El Plan A del laborismo sigue centrándose en que Starmer engulla los votos de verdes y liberal-demócratas en unas elecciones generales, recuperando para el laborismo a un número suficiente de trabajadores socialmente conservadores como para desbancar a Johnson. Si eso no funciona, el Plan B— defendido por el diputado izquierdista por Norwich, Clive Lewis, y sus partidarios en el ala laborista favorable a la permanencia en la UE — consiste en buscar una alianza electoral formal electoral con Verdes y liberal-demócratas, que tiene la posibilidad matemática de destruir a Johnson de un solo golpe.
Hechos confusos
Como periodista que ha cubierto esos dilemas tácticos y estratégicos desde dentro, lo que resulta sorprendente es qué pocos son los políticos profesionales que los entienden. Los padecen como un revoltijo de hechos confusos, que trastornan de modo inconveniente el mundo para el que estaban preparados.

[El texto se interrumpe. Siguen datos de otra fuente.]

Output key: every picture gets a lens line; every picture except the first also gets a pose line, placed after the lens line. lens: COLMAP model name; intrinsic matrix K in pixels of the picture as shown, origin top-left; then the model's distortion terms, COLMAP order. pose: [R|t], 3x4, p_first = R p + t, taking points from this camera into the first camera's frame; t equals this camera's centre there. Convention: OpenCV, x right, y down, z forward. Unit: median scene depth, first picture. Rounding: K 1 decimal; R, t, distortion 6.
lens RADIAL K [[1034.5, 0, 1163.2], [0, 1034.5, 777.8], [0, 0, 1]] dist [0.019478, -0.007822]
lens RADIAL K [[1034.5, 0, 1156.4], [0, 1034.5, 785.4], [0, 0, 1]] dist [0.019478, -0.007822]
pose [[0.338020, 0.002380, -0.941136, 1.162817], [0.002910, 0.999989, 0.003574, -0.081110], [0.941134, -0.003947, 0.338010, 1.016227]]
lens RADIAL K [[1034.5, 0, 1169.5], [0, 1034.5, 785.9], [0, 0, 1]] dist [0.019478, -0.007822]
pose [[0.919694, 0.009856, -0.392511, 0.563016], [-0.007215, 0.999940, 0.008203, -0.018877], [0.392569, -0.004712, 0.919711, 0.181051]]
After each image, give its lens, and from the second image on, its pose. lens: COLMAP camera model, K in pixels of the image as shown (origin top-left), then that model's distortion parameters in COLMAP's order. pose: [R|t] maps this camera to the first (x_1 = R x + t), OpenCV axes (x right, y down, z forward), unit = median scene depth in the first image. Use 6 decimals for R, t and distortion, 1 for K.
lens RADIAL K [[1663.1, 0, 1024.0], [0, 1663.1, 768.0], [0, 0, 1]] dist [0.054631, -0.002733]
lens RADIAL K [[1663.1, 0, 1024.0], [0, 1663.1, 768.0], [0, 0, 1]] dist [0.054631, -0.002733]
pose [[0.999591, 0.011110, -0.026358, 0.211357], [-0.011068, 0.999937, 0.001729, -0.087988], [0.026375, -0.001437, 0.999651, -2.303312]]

Cuando el laborismo podia ‘hacer pesar’, más que contar, sus votos, no había necesidad de teoría política, de ciencias políticas o de estrategia siquiera. Pocos políticos laboristas de primera fila estudiaban la política, o asistían al equivalente británico de las grandes écoles—‘cursando’ PPE (filosofía, política y economía) en Oxford. No habiendo llegado a estudiar siquiera la propia historia de su partido, muchos carecen de puntos de referencia históricos básicos, y parecen perdidos en un mundo de ideas políticas desafiantes, cambio tecnológico, populismo y creciente discurso del odio.
Los lectores franceses, holandeses y alemanes saben de sobra cómo acaba esta historia. La lucha por reorientar el laborismo hacia el punto en el que funcione de veras la estrategia de Starmer es menos, por lo tanto, una batalla sobre el programa, y más una lucha por comprender.